We make a beeline for the best one – hall 12 – and I’m interested to see how Tricia and her team will decide what to buy this year. “Foremost it’s about design,” she tells me. But, given the strong euro and weak pound, price is also key, as is service, reliability of delivery and quality – “even more so now”, she explains. Tricia gets very excited by a white table at MDF – “minimalism with soul, molto bella”; a leather chair by Jasper Morrison at Vitra; Philippe Starck’s “well-priced and very contemporary” outdoor furniture at Driade; woven rugs at Kasthall; and “well-made, comfortable” furniture from Montis. Her team will later discuss them all and her buyer, Mark Homewood, will return to deal with negotiations. We then move on to Moroso, which Tricia describes as “always so inspiring”. Frankly, at this point, a cup of coffee seems far more inspiring to me.
In the evening I am Murray Moss’s “date” at the “Craft Punk” party hosted by Fendi, another fashion-design partnership. Murray owns an influential store-cum-gallery in New York (and now also in Los Angeles) and has been credited with boosting the careers of now-famous names such as Fernando and Humberto Campana and Studio Job. He has lived through downturns before but is particularly gloomy about this one. “Recession doesn’t help creativity; it starves it. And there is no scenario in which that is good,” he says.
Still, we are both cheered by the exhibition – a group of small ateliers with nine designers demonstrating their crafts. Best in show are Simon Hasan’s boiled leather vessels. Rossana Orlandi wants to talk to him and I sense Murray is impressed. Life does go on.
We leave as the crowds swell and the music gets louder, stopping to say a few words to Ambra Medda, co-founder of Design Miami, and Paul Thompson, incoming rector of London’s Royal College of Art.
Saturday
It’s my last day and there’s still much to see. My first stop is Ingo Maurer’s show at the Krizia space, where I fall in love with an egg. Suspended from the ceiling is an enormous ovum-shaped chandelier with light emerging from carefully placed cracks. I learn that it’s fabricated from aluminium coated with a paste of ground-up eggshells. Maurer is a genius.

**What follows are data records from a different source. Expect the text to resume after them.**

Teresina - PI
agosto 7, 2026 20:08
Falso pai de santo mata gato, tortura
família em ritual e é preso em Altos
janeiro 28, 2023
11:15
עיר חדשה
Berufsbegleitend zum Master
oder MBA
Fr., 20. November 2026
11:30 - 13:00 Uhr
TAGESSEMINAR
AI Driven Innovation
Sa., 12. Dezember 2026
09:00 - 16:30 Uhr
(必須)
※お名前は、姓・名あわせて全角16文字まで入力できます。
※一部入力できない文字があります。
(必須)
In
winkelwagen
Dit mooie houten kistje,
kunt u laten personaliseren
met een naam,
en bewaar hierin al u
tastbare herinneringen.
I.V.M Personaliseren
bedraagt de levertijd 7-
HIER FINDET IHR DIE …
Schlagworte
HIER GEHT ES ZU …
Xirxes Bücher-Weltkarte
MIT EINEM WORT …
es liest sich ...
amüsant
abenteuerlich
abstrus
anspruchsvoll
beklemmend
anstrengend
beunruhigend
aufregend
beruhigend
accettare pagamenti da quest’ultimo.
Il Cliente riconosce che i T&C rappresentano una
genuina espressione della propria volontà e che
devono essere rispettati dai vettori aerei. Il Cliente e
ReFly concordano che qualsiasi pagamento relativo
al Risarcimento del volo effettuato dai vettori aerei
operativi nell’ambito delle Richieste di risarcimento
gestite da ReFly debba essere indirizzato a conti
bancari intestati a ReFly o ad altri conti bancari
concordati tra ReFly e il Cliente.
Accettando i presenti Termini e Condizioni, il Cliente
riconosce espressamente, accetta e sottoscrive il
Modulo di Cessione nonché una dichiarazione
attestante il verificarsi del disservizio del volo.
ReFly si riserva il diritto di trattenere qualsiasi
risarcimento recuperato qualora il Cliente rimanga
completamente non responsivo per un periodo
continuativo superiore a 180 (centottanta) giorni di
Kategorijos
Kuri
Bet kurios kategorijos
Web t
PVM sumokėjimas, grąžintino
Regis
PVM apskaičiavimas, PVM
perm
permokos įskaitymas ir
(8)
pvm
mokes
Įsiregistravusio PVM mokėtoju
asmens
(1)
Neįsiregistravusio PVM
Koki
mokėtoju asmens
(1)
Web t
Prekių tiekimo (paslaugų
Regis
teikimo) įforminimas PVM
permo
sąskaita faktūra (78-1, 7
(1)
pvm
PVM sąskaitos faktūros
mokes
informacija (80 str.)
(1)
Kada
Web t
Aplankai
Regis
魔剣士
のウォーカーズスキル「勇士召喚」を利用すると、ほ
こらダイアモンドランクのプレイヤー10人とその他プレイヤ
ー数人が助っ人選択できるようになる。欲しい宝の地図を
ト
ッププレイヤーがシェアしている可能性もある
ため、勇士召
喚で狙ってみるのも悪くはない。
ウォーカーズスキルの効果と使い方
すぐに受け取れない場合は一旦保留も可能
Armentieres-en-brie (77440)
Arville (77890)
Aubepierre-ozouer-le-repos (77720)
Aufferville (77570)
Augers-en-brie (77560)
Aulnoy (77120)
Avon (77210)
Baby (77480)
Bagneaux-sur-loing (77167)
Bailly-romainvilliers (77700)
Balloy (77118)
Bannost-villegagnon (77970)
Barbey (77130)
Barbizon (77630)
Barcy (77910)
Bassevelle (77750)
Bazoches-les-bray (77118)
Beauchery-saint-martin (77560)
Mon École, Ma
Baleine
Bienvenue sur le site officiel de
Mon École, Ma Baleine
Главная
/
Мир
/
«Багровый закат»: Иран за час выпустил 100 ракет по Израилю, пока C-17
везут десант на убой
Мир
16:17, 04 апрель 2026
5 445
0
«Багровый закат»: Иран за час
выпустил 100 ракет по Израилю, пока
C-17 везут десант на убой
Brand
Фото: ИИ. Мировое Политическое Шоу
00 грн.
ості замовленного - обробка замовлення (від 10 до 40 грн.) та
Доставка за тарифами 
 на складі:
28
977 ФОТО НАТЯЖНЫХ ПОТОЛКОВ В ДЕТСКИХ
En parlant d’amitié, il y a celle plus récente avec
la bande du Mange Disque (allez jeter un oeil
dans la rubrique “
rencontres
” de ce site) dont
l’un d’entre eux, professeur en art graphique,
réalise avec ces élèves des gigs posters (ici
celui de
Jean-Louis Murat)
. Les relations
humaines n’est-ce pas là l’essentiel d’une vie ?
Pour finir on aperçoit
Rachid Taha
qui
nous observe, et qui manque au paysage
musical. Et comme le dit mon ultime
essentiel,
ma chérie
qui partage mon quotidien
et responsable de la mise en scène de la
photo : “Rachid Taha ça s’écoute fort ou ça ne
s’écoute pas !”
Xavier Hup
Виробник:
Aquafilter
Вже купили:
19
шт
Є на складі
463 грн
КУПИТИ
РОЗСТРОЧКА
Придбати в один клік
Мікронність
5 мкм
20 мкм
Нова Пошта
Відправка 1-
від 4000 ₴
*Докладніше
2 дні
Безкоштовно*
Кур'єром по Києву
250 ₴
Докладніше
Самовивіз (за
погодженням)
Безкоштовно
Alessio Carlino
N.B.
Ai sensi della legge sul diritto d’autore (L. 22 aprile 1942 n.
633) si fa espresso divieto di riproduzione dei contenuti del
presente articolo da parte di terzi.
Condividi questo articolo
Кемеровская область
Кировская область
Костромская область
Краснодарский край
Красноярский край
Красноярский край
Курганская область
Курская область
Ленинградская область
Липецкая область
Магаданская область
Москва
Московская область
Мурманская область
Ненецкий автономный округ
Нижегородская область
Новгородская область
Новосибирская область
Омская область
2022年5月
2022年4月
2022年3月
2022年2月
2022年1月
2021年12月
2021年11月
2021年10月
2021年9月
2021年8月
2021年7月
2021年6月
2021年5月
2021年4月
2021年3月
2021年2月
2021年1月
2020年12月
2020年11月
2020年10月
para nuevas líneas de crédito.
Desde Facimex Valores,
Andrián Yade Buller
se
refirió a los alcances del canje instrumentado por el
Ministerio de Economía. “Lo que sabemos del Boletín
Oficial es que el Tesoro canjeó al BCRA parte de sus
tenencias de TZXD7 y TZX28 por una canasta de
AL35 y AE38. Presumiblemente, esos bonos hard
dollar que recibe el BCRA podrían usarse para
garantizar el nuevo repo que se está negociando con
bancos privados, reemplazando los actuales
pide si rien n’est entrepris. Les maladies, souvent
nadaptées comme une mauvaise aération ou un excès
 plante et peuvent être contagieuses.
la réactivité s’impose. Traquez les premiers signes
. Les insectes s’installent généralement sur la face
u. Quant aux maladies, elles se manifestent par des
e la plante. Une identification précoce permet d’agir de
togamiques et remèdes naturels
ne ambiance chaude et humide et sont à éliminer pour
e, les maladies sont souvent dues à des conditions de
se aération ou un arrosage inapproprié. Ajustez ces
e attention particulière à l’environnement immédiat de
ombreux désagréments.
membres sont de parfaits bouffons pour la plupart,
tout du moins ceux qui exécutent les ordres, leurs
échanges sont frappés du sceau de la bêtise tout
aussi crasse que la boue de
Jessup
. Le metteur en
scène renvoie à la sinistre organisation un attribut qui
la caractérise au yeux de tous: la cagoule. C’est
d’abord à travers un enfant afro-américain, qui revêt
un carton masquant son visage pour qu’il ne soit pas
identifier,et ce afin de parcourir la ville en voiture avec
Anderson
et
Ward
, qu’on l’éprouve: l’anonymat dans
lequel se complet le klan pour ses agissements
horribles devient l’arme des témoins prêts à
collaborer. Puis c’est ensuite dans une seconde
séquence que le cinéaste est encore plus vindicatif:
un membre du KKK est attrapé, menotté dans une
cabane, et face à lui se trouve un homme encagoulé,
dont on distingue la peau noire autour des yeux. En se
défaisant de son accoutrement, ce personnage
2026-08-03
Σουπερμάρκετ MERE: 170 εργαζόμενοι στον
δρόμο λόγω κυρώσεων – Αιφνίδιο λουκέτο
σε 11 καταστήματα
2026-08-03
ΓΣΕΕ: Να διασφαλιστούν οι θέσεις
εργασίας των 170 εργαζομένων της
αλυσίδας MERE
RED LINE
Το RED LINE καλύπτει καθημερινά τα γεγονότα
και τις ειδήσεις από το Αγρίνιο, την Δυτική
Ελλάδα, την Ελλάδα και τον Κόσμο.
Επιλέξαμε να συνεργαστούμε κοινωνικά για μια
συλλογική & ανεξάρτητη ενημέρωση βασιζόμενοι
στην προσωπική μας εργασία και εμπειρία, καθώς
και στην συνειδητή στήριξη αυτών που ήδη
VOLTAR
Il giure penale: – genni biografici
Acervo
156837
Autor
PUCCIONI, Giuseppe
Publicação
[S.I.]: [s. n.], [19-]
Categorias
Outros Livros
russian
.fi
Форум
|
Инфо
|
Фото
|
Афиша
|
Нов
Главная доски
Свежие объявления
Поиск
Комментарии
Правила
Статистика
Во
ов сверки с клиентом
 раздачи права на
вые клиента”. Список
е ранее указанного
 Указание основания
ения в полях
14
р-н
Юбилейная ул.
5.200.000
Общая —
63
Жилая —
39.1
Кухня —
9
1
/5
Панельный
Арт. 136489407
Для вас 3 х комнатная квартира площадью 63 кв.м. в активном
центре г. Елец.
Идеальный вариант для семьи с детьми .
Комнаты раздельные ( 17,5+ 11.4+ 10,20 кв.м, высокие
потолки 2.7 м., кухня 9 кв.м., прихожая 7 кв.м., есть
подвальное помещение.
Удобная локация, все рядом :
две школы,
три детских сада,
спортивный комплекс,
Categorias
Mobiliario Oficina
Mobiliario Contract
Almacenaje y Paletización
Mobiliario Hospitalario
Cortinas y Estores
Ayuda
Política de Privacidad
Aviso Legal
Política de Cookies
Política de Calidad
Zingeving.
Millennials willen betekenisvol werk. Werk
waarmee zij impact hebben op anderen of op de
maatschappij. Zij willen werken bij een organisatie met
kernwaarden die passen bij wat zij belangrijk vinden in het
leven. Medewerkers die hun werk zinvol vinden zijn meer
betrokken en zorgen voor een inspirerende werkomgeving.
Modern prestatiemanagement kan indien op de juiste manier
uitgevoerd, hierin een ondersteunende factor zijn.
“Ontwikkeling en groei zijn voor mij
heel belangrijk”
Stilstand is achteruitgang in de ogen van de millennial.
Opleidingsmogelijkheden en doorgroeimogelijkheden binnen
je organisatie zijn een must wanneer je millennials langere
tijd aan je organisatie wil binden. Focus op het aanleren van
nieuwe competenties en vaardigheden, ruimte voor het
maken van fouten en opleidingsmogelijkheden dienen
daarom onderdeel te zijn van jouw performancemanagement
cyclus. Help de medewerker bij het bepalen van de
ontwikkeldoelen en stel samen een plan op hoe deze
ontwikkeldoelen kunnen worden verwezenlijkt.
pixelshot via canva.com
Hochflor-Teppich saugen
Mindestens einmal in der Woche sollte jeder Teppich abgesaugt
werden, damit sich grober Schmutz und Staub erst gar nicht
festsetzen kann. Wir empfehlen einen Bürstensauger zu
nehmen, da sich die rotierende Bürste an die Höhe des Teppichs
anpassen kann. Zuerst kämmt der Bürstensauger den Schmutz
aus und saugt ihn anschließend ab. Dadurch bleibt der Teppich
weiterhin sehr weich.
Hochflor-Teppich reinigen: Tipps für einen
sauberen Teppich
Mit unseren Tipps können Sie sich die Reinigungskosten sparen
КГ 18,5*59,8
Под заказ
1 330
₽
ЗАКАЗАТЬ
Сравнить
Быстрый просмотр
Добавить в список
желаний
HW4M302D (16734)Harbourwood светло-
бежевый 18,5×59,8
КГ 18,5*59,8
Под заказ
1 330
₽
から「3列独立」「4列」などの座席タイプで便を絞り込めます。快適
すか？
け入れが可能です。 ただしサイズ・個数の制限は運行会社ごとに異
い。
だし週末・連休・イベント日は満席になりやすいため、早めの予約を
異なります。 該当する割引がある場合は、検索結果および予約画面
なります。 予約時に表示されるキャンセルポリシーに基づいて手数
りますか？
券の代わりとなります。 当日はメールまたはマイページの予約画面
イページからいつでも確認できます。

I then jet across town to 10 Corso Como, Carla Sozzani’s lifestyle store, where a showcase of the 1980s Memphis design movement re-affirms my faith in its durability and freshness. I also peruse the fantastic book and music department and buy some rare Chet Baker remixes.
Again, there’s comfort in the past – and apparently also in religion, according to Job Smeets and Nynke Tynagel of Studio Job, who I find in the church of San Simpliciano with their own version of The Gospel, including stained glass windows, hand-painted ceramics and The Last Supper, 17 large-scale pieces cast in rusted foundry iron – neither commercial nor practical but certainly a statement in these straitened times.
Back out on via Monte Napoleone, I’m struck my how busy the city is. Hotels are still full, restaurants are still packed and people are still shopping. Yes, everyone I surveyed was worried about shrinking sales and fewer opportunities for boundary-pushing design but the Milan buzz was still infectious. There is no doubt that good design is essential, even vital, for a healthy economy. So let’s drink to that.